__Task to carry out__. Go to the line that includes "Document page, 2001x1125 pixels." and retype it, then every line after it to the end of the data, adding nothing.

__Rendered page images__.

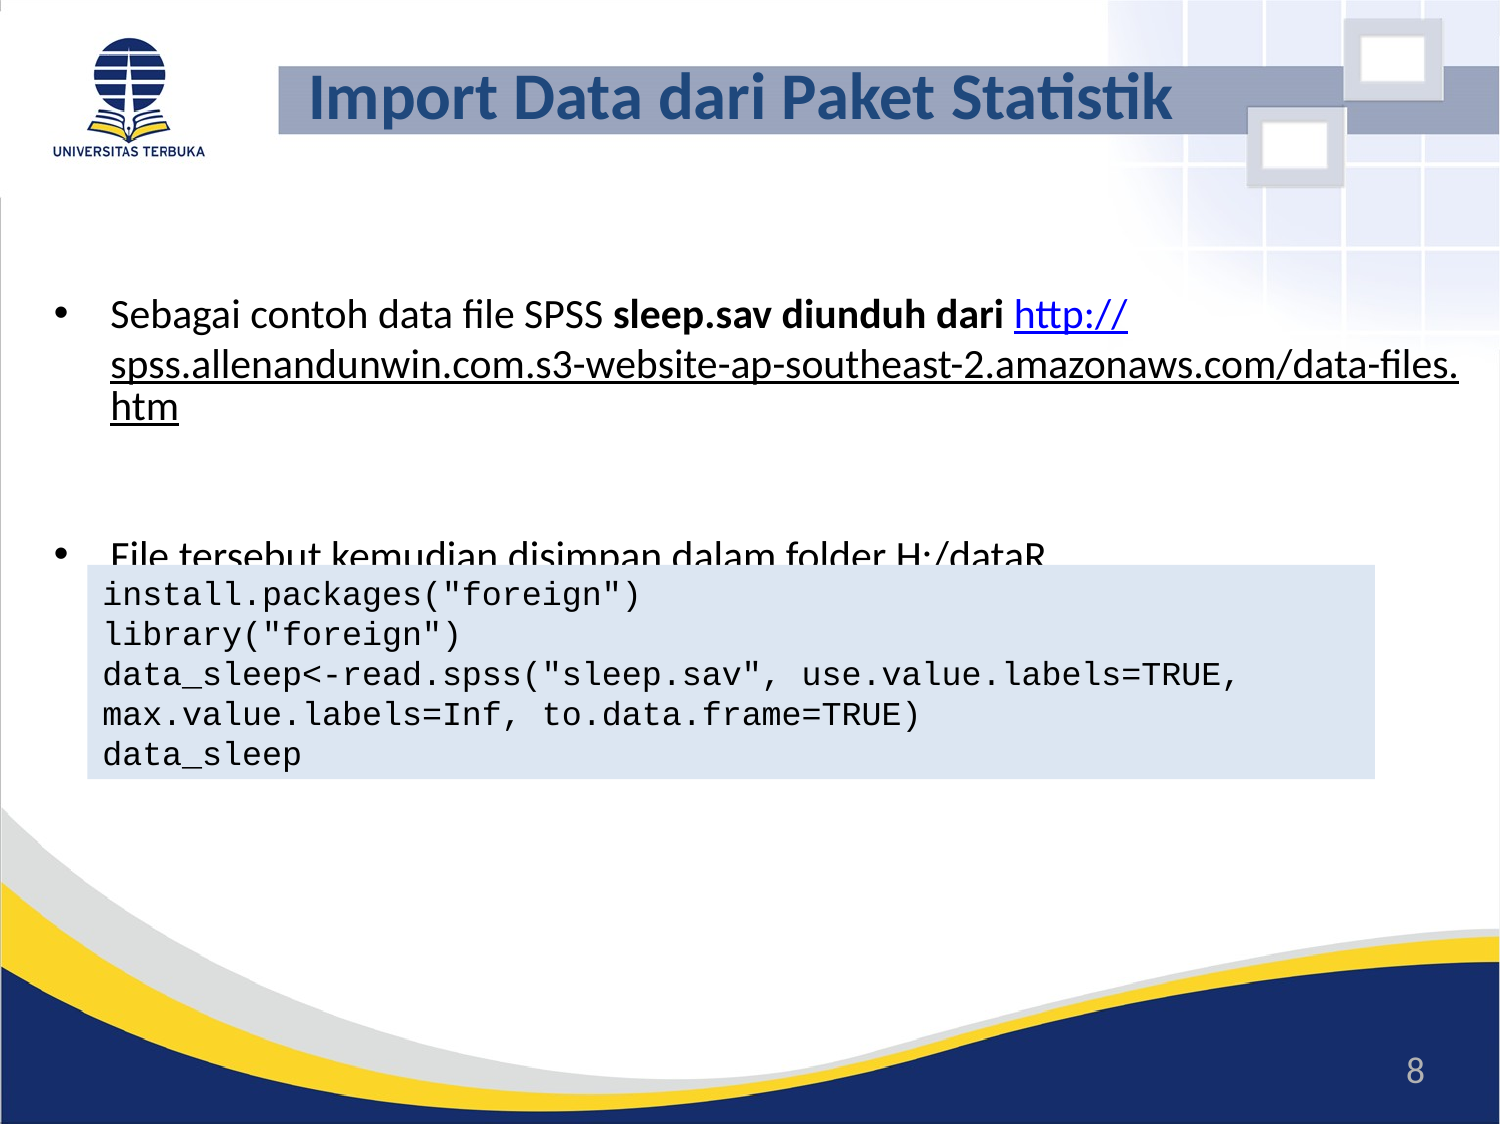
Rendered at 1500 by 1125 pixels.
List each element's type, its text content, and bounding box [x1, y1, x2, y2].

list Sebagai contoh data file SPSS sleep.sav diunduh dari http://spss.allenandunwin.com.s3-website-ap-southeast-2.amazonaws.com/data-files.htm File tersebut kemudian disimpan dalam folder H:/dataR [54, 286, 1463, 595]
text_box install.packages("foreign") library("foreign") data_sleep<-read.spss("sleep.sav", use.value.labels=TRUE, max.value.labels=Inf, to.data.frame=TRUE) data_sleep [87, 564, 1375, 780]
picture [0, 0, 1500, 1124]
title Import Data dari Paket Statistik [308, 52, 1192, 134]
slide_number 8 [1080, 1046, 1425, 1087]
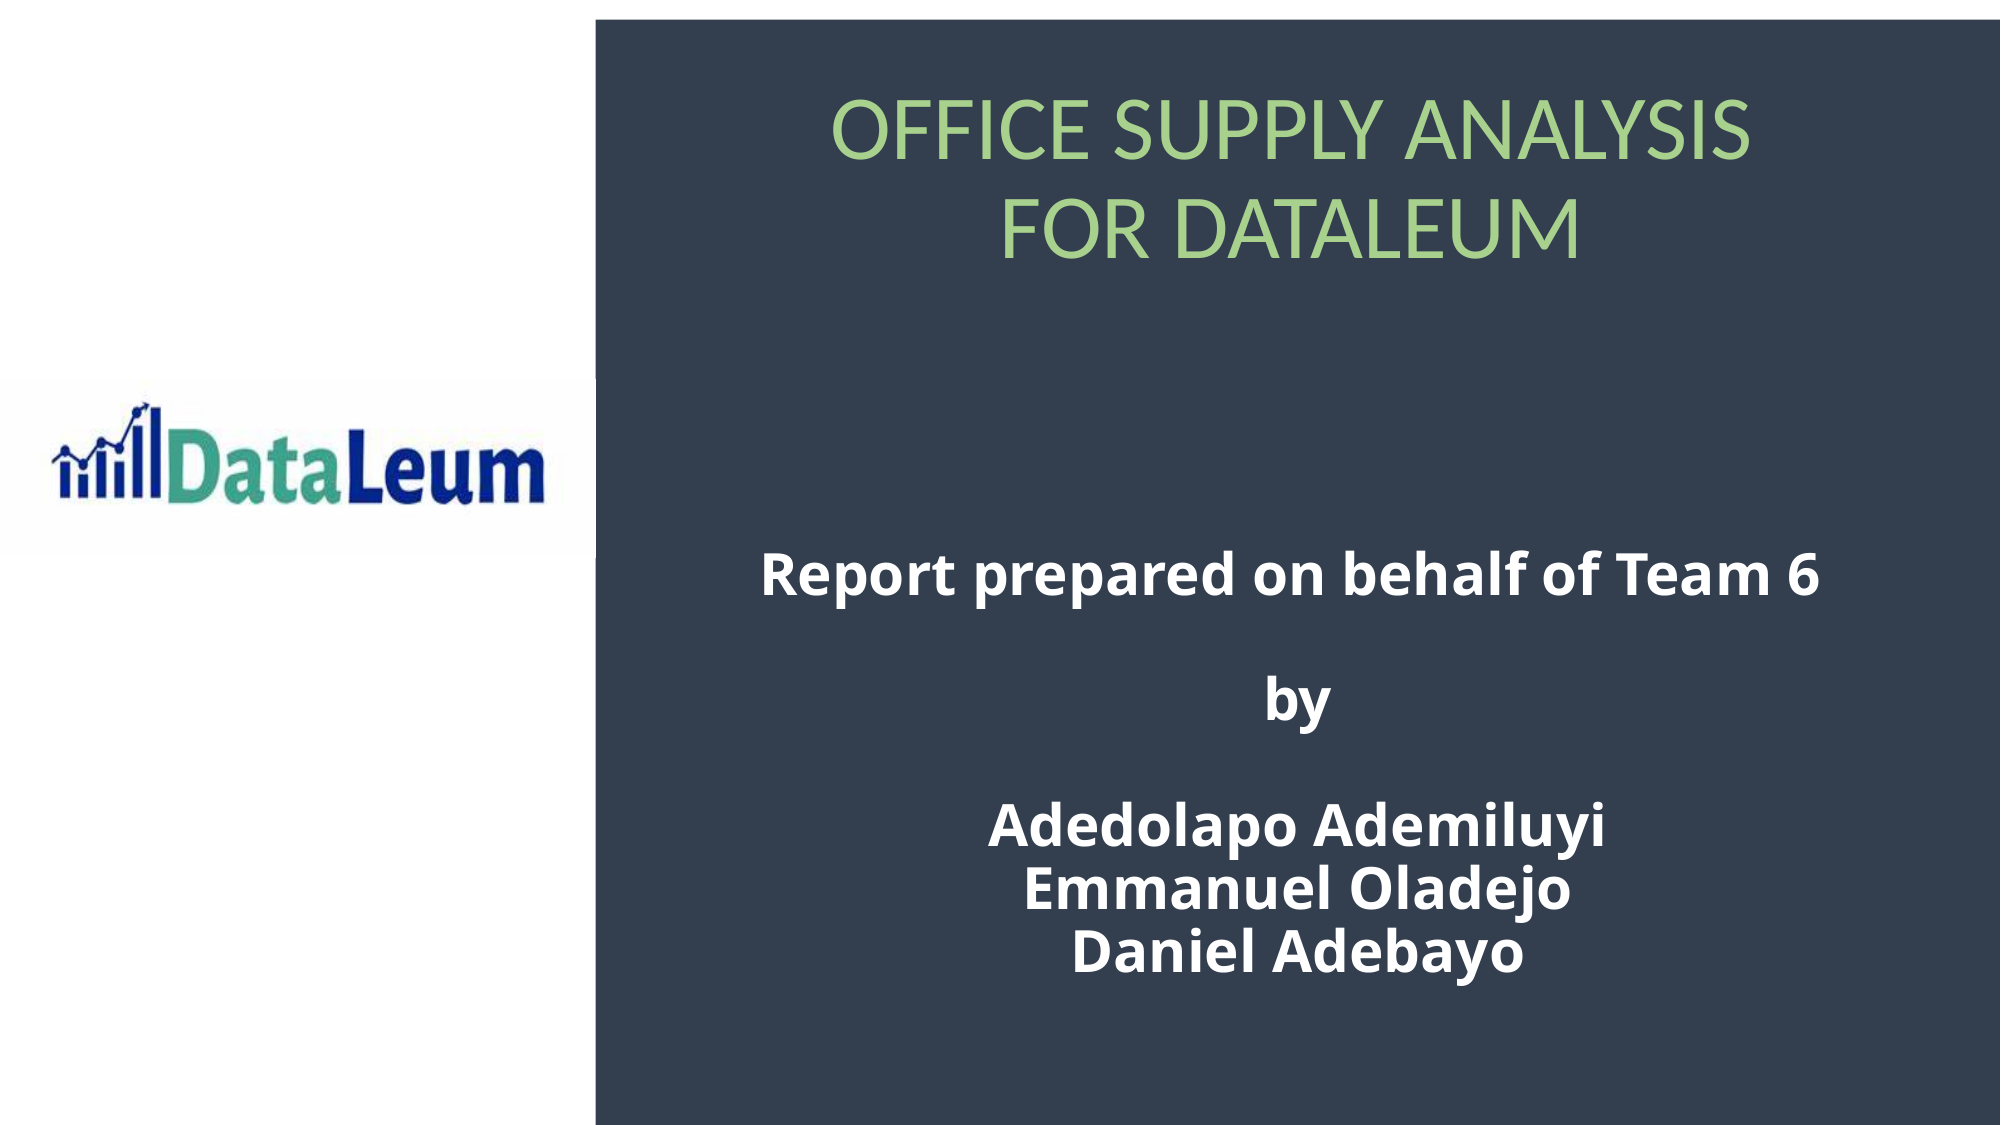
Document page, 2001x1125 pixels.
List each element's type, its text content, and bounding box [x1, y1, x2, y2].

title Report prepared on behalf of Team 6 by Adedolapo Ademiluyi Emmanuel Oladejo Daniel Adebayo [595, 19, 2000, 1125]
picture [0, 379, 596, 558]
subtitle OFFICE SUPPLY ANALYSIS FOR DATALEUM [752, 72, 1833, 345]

__Response to this exercise__.
Document page, 2001x1125 pixels.
List each element's type, its text content, and bounding box [x1, y1, x2, y2].

title Report prepared on behalf of Team 6 by Adedolapo Ademiluyi Emmanuel Oladejo Daniel Adebayo [595, 19, 2000, 1125]
picture [0, 379, 596, 558]
subtitle OFFICE SUPPLY ANALYSIS FOR DATALEUM [752, 72, 1833, 345]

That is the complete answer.